Все оказалось, по мнению наших хозяев, противозаконно. Всякая наша просьба - преступление, а наше желание улучшить наше положение - дерзость, оскорбительная для наших хозяев. Государь, нас здесь больше 300000 - и все это люди только по виду, только по наружности, в действительности же за нами, как и за всем русским народом не признают ни одного человеческого права, даже говорить, думать, собираться, обсуждать наши нужды, принимать меры к улучшению нашего положения.

Всякого, из нас, кто осмелится поднять голос в защиту интересов рабочего класса, бросают в ссылку, карают, как за преступление, за доброе сердце, за отзывчивую душу.
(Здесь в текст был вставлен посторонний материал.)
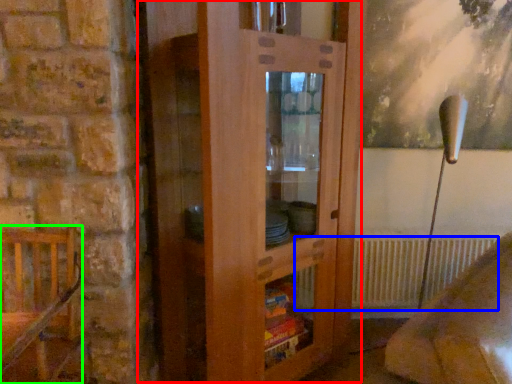
Question: Which object is the closest to the dresser (highlighted by a red box)? Choose among these: radiator (highlighted by a blue box) or furniture (highlighted by a green box).

Choices:
 (A) radiator
 (B) furniture

Answer: (B)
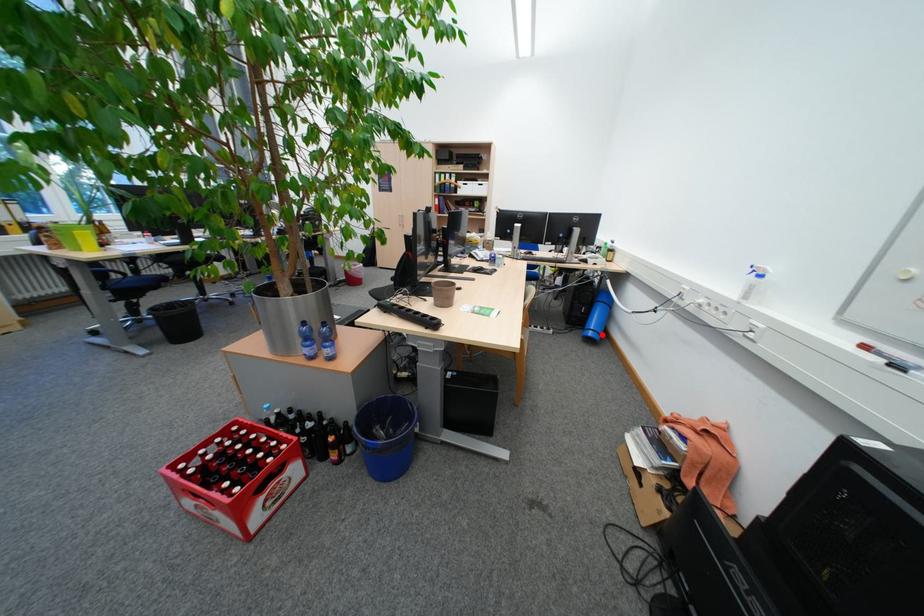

Пожалеть рабочего, бесправного, измученного человека, значит совершить тяжкое преступление.

Весь народ, рабочий и крестьянин, отдан на произвол чиновничьего правительства, состоящего из казнокрадов и грабителей, не только совершенно не заботящихся об интересах народа, но попирающих эти интересы".

И петиция перечисляла целый ряд социальных и политических требований, которые свидетельствовали о широком размахе движения: свобода слова, печати, личности и собраний; всеобщее и обязательное обучение, ответственность министров перед народом, всеобщая политическая амнистия, восьмичасовой рабочий день, права рабочих союзов и коопераций, государственное страхование, уничтожение косвенных налогов и постепенную национализацию земли.

Стройными, сомкнутыми бесконечными рядами, с женами и детьми, рабочие, неся вперед царские портреты и взятые из церкви хоругви, с пением молитв "Спаси господи, люди твоя" двинулись к Зимнему дворцу. Ясный, солнечный день ярко сверкал на покрытых снегом улицах. На всех лицах была написана глубокая сосредоточенность и решимость. Во главе шествия между двумя священниками выступал сам Гапон. Масса любопытных и праздных зрителей тесным кольцом окружала сомкнутые ряды рабочих, и, по мнению некоторых, на площади Зимнего дворца и на прилегающих улицах было не менее 300 000 человек.